TASK DETAILS.
Please pull out every line in the entries below that contains the word "solid". Case counts.

─── DATA TO EXAMINE

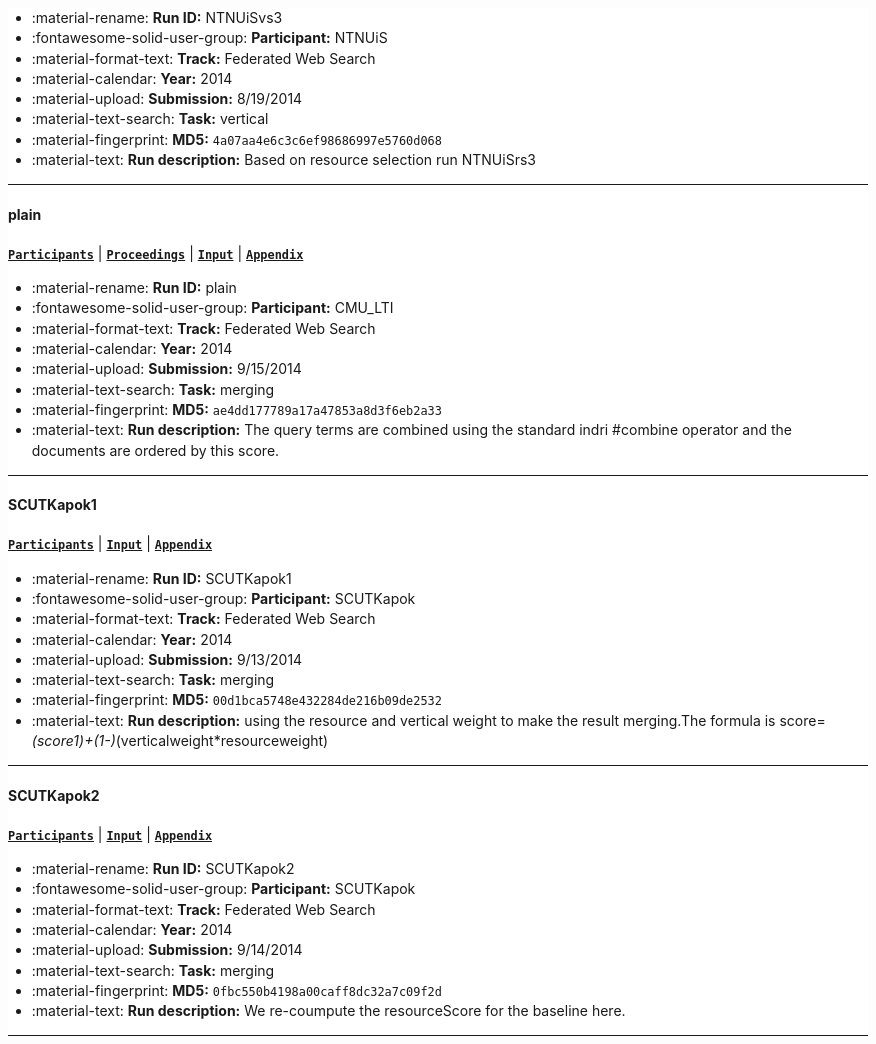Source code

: - :material-rename: **Run ID:** NTNUiSvs3 
- :fontawesome-solid-user-group: **Participant:** NTNUiS 
- :material-format-text: **Track:** Federated Web Search 
- :material-calendar: **Year:** 2014 
- :material-upload: **Submission:** 8/19/2014 
- :material-text-search: **Task:** vertical 
- :material-fingerprint: **MD5:** `4a07aa4e6c3c6ef98686997e5760d068` 
- :material-text: **Run description:** Based on resource selection run NTNUiSrs3 

---
#### plain 
[**`Participants`**](./participants.md#cmu_lti) | [**`Proceedings`**](./proceedings.md#query-transformations-for-result-merging) | [**`Input`**](https://trec.nist.gov/results/trec23/federated/plain.gz) | [**`Appendix`**](https://trec.nist.gov/pubs/trec23/appendices/federated/plain.pdf) 

- :material-rename: **Run ID:** plain 
- :fontawesome-solid-user-group: **Participant:** CMU_LTI 
- :material-format-text: **Track:** Federated Web Search 
- :material-calendar: **Year:** 2014 
- :material-upload: **Submission:** 9/15/2014 
- :material-text-search: **Task:** merging 
- :material-fingerprint: **MD5:** `ae4dd177789a17a47853a8d3f6eb2a33` 
- :material-text: **Run description:** The query terms are combined using the standard indri #combine operator and the documents are ordered by this score. 

---
#### SCUTKapok1 
[**`Participants`**](./participants.md#scutkapok) | [**`Input`**](https://trec.nist.gov/results/trec23/federated/SCUTKapok1.gz) | [**`Appendix`**](https://trec.nist.gov/pubs/trec23/appendices/federated/SCUTKapok1.pdf) 

- :material-rename: **Run ID:** SCUTKapok1 
- :fontawesome-solid-user-group: **Participant:** SCUTKapok 
- :material-format-text: **Track:** Federated Web Search 
- :material-calendar: **Year:** 2014 
- :material-upload: **Submission:** 9/13/2014 
- :material-text-search: **Task:** merging 
- :material-fingerprint: **MD5:** `00d1bca5748e432284de216b09de2532` 
- :material-text: **Run description:** using the resource and vertical weight to make the result merging.The formula is score= *(score1)+(1-)*(verticalweight*resourceweight) 

---
#### SCUTKapok2 
[**`Participants`**](./participants.md#scutkapok) | [**`Input`**](https://trec.nist.gov/results/trec23/federated/SCUTKapok2.gz) | [**`Appendix`**](https://trec.nist.gov/pubs/trec23/appendices/federated/SCUTKapok2.pdf) 

- :material-rename: **Run ID:** SCUTKapok2 
- :fontawesome-solid-user-group: **Participant:** SCUTKapok 
- :material-format-text: **Track:** Federated Web Search 
- :material-calendar: **Year:** 2014 
- :material-upload: **Submission:** 9/14/2014 
- :material-text-search: **Task:** merging 
- :material-fingerprint: **MD5:** `0fbc550b4198a00caff8dc32a7c09f2d` 
- :material-text: **Run description:** We re-coumpute the resourceScore for the baseline here. 

---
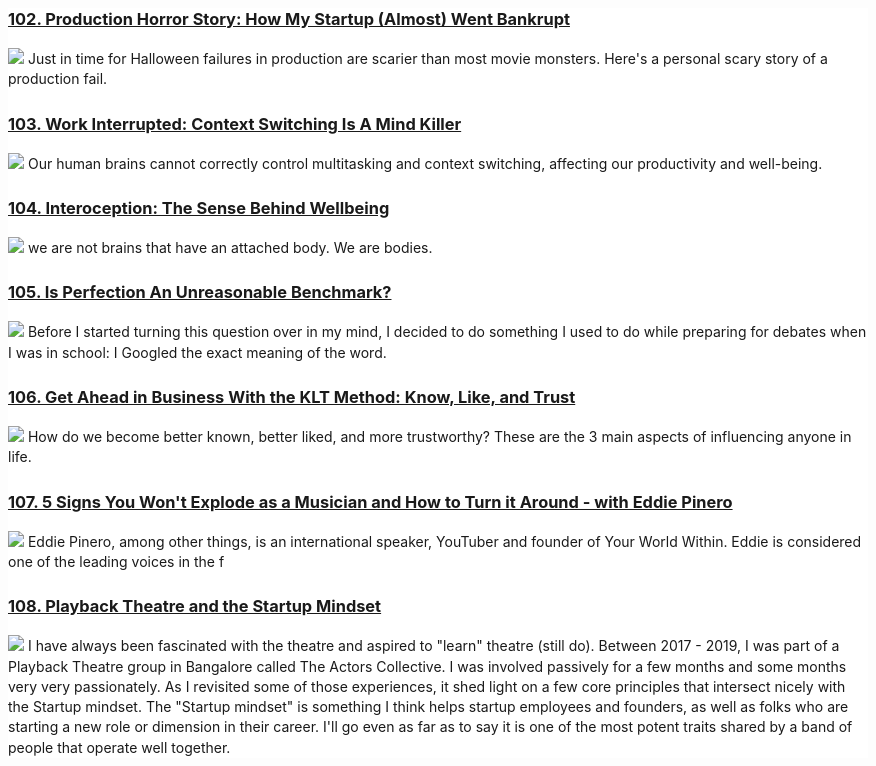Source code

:### [102. Production Horror Story: How My Startup (Almost) Went Bankrupt ](https://hackernoon.com/production-horror-story-how-my-startup-almost-went-bankrupt)
![](https://cdn.hackernoon.com/images/PVJZAra3SJb106HGMWMnMsiHUCk1-8402fan.jpeg)
Just in time for Halloween failures in production are scarier than most movie monsters. Here's a personal scary story of a production fail.

### [103. Work Interrupted: Context Switching Is A Mind Killer](https://hackernoon.com/work-interrupted-context-switching-is-a-mind-killer-s78837qo)
![](https://cdn.hackernoon.com/images/h5C8TqlBPZgAJEaRCkDduZqoVSp1-mb1035l4.jpeg)
Our human brains cannot correctly control multitasking and context switching, affecting our productivity and well-being.

### [104. Interoception: The Sense Behind Wellbeing](https://hackernoon.com/interoception-the-sense-behind-wellbeing)
![](https://cdn.hackernoon.com/images/h5C8TqlBPZgAJEaRCkDduZqoVSp1-2va3qs3.jpeg)
we are not brains that have an attached body. We are bodies.

### [105. Is Perfection An Unreasonable Benchmark?](https://hackernoon.com/is-perfection-an-unreasonable-benchmark-b3k312k)
![](https://cdn.hackernoon.com/images/kz6r32pf.jpg)
Before I started turning this question over in my mind, I decided to do something I used to do while preparing for debates when I was in school: I Googled the exact meaning of the word.

### [106. Get Ahead in Business With the KLT Method: Know, Like, and Trust](https://hackernoon.com/get-ahead-in-business-with-the-klt-method-know-like-and-trust-jy4l312g)
![](https://cdn.hackernoon.com/images/hIuxCrLAkTOz1DBcXukxy0xA9Qg2-6ig31u5.jpeg)
How do we become better known, better liked, and more trustworthy? These are the 3 main aspects of influencing anyone in life.

### [107. 5 Signs You Won't Explode as a Musician and How to Turn it Around - with Eddie Pinero](https://hackernoon.com/5-signs-you-wont-explode-as-a-musician-and-how-to-turn-it-around-with-eddie-pinero)
![](https://cdn.hackernoon.com/images/KeDblQc5T9fXfMbd1HY6YsXdKqM2-1e930b5.gif.webp)
Eddie Pinero, among other things, is an international speaker, YouTuber and founder of Your World Within. Eddie is considered one of the leading voices in the f

### [108. Playback Theatre and the Startup Mindset](https://hackernoon.com/playback-theatre-and-the-startup-mindset-ev193wx4)
![](https://firebasestorage.googleapis.com/v0/b/hackernoon-app.appspot.com/o/images%2FuXPJC4oWjVcvB9RAjfc23J0s7zz1-nz1m28vj.jpeg?alt=media&token=ebf86db4-3ae7-456b-8b49-79c95e81eaac)
I have always been fascinated with the theatre and aspired to "learn" theatre (still do). Between 2017 - 2019, I was part of a Playback Theatre group in Bangalore called The Actors Collective. I was involved passively for a few months and some months very very passionately. As I revisited some of those experiences, it shed light on a few core principles that intersect nicely with the Startup mindset. The "Startup mindset" is something I think helps startup employees and founders, as well as folks who are starting a new role or dimension in their career. I'll go even as far as to say it is one of the most potent traits shared by a band of people that operate well together.
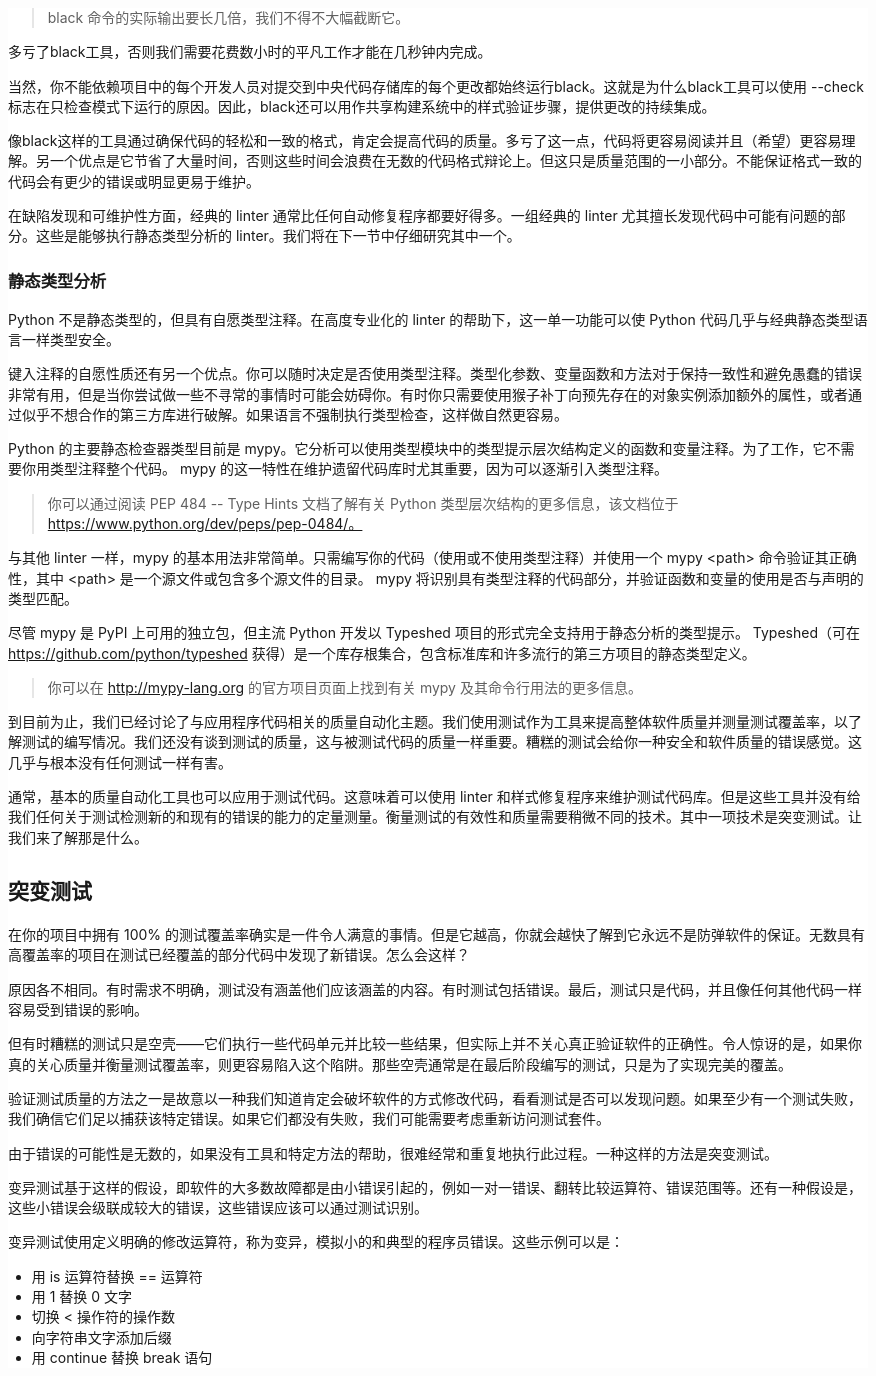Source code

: 
> black 命令的实际输出要长几倍，我们不得不大幅截断它。

多亏了black工具，否则我们需要花费数小时的平凡工作才能在几秒钟内完成。

当然，你不能依赖项目中的每个开发人员对提交到中央代码存储库的每个更改都始终运行black。这就是为什么black工具可以使用 --check 标志在只检查模式下运行的原因。因此，black还可以用作共享构建系统中的样式验证步骤，提供更改的持续集成。

像black这样的工具通过确保代码的轻松和一致的格式，肯定会提高代码的质量。多亏了这一点，代码将更容易阅读并且（希望）更容易理解。另一个优点是它节省了大量时间，否则这些时间会浪费在无数的代码格式辩论上。但这只是质量范围的一小部分。不能保证格式一致的代码会有更少的错误或明显更易于维护。

在缺陷发现和可维护性方面，经典的 linter 通常比任何自动修复程序都要好得多。一组经典的 linter 尤其擅长发现代码中可能有问题的部分。这些是能够执行静态类型分析的 linter。我们将在下一节中仔细研究其中一个。

### 静态类型分析

Python 不是静态类型的，但具有自愿类型注释。在高度专业化的 linter 的帮助下，这一单一功能可以使 Python 代码几乎与经典静态类型语言一样类型安全。

键入注释的自愿性质还有另一个优点。你可以随时决定是否使用类型注释。类型化参数、变量函数和方法对于保持一致性和避免愚蠢的错误非常有用，但是当你尝试做一些不寻常的事情时可能会妨碍你。有时你只需要使用猴子补丁向预先存在的对象实例添加额外的属性，或者通过似乎不想合作的第三方库进行破解。如果语言不强制执行类型检查，这样做自然更容易。

Python 的主要静态检查器类型目前是 mypy。它分析可以使用类型模块中的类型提示层次结构定义的函数和变量注释。为了工作，它不需要你用类型注释整个代码。 mypy 的这一特性在维护遗留代码库时尤其重要，因为可以逐渐引入类型注释。

> 你可以通过阅读 PEP 484 -- Type Hints 文档了解有关 Python 类型层次结构的更多信息，该文档位于 https://www.python.org/dev/peps/pep-0484/。

与其他 linter 一样，mypy 的基本用法非常简单。只需编写你的代码（使用或不使用类型注释）并使用一个 mypy \<path\> 命令验证其正确性，其中 \<path\> 是一个源文件或包含多个源文件的目录。 mypy 将识别具有类型注释的代码部分，并验证函数和变量的使用是否与声明的类型匹配。

尽管 mypy 是 PyPI 上可用的独立包，但主流 Python 开发以 Typeshed 项目的形式完全支持用于静态分析的类型提示。 Typeshed（可在 https://github.com/python/typeshed 获得）是一个库存根集合，包含标准库和许多流行的第三方项目的静态类型定义。

> 你可以在 http://mypy-lang.org 的官方项目页面上找到有关 mypy 及其命令行用法的更多信息。

到目前为止，我们已经讨论了与应用程序代码相关的质量自动化主题。我们使用测试作为工具来提高整体软件质量并测量测试覆盖率，以了解测试的编写情况。我们还没有谈到测试的质量，这与被测试代码的质量一样重要。糟糕的测试会给你一种安全和软件质量的错误感觉。这几乎与根本没有任何测试一样有害。

通常，基本的质量自动化工具也可以应用于测试代码。这意味着可以使用 linter 和样式修复程序来维护测试代码库。但是这些工具并没有给我们任何关于测试检测新的和现有的错误的能力的定量测量。衡量测试的有效性和质量需要稍微不同的技术。其中一项技术是突变测试。让我们来了解那是什么。

## 突变测试

在你的项目中拥有 100% 的测试覆盖率确实是一件令人满意的事情。但是它越高，你就会越快了解到它永远不是防弹软件的保证。无数具有高覆盖率的项目在测试已经覆盖的部分代码中发现了新错误。怎么会这样？

原因各不相同。有时需求不明确，测试没有涵盖他们应该涵盖的内容。有时测试包括错误。最后，测试只是代码，并且像任何其他代码一样容易受到错误的影响。

但有时糟糕的测试只是空壳——它们执行一些代码单元并比较一些结果，但实际上并不关心真正验证软件的正确性。令人惊讶的是，如果你真的关心质量并衡量测试覆盖率，则更容易陷入这个陷阱。那些空壳通常是在最后阶段编写的测试，只是为了实现完美的覆盖。

验证测试质量的方法之一是故意以一种我们知道肯定会破坏软件的方式修改代码，看看测试是否可以发现问题。如果至少有一个测试失败，我们确信它们足以捕获该特定错误。如果它们都没有失败，我们可能需要考虑重新访问测试套件。

由于错误的可能性是无数的，如果没有工具和特定方法的帮助，很难经常和重复地执行此过程。一种这样的方法是突变测试。

变异测试基于这样的假设，即软件的大多数故障都是由小错误引起的，例如一对一错误、翻转比较运算符、错误范围等。还有一种假设是，这些小错误会级联成较大的错误，这些错误应该可以通过测试识别。

变异测试使用定义明确的修改运算符，称为变异，模拟小的和典型的程序员错误。这些示例可以是：

- 用 is 运算符替换 == 运算符
- 用 1 替换 0 文字
- 切换 < 操作符的操作数
- 向字符串文字添加后缀
- 用 continue 替换 break 语句
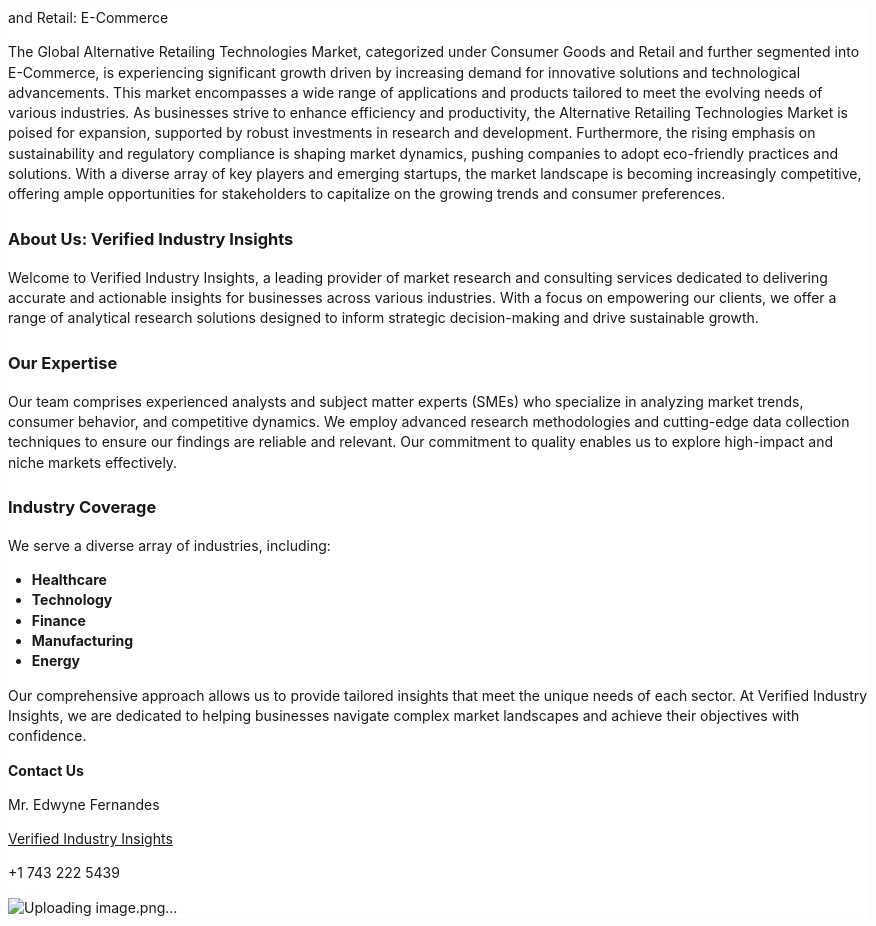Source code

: and Retail: E-Commerce </h3><p>The Global Alternative Retailing Technologies Market, categorized under Consumer Goods and Retail and further segmented into E-Commerce, is experiencing significant growth driven by increasing demand for innovative solutions and technological advancements. This market encompasses a wide range of applications and products tailored to meet the evolving needs of various industries. As businesses strive to enhance efficiency and productivity, the Alternative Retailing Technologies Market is poised for expansion, supported by robust investments in research and development. Furthermore, the rising emphasis on sustainability and regulatory compliance is shaping market dynamics, pushing companies to adopt eco-friendly practices and solutions. With a diverse array of key players and emerging startups, the market landscape is becoming increasingly competitive, offering ample opportunities for stakeholders to capitalize on the growing trends and consumer preferences.</p><h3>About Us: Verified Industry Insights</h3><p>Welcome to Verified Industry Insights, a leading provider of market research and consulting services dedicated to delivering accurate and actionable insights for businesses across various industries. With a focus on empowering our clients, we offer a range of analytical research solutions designed to inform strategic decision-making and drive sustainable growth.</p><h3>Our Expertise</h3><p>Our team comprises experienced analysts and subject matter experts (SMEs) who specialize in analyzing market trends, consumer behavior, and competitive dynamics. We employ advanced research methodologies and cutting-edge data collection techniques to ensure our findings are reliable and relevant. Our commitment to quality enables us to explore high-impact and niche markets effectively.</p><h3>Industry Coverage</h3><p>We serve a diverse array of industries, including:</p><ul><li><strong>Healthcare</strong></li><li><strong>Technology</strong></li><li><strong>Finance</strong></li><li><strong>Manufacturing</strong></li><li><strong>Energy</strong></li></ul><p>Our comprehensive approach allows us to provide tailored insights that meet the unique needs of each sector. At Verified Industry Insights, we are dedicated to helping businesses navigate complex market landscapes and achieve their objectives with confidence.</p><p><strong>Contact Us</strong></p><p>Mr. Edwyne Fernandes</p><p><a href="https://www.verifiedindustryinsights.com/">Verified Industry Insights</a></p><p>+1 743 222 5439</p>
![Uploading image.png…]()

──────

RESPONSE TO THE TASK.
- :fontawesome-solid-user-group: **Participant:** NTNUiS 
- :fontawesome-solid-user-group: **Participant:** CMU_LTI 
- :fontawesome-solid-user-group: **Participant:** SCUTKapok 
- :fontawesome-solid-user-group: **Participant:** SCUTKapok 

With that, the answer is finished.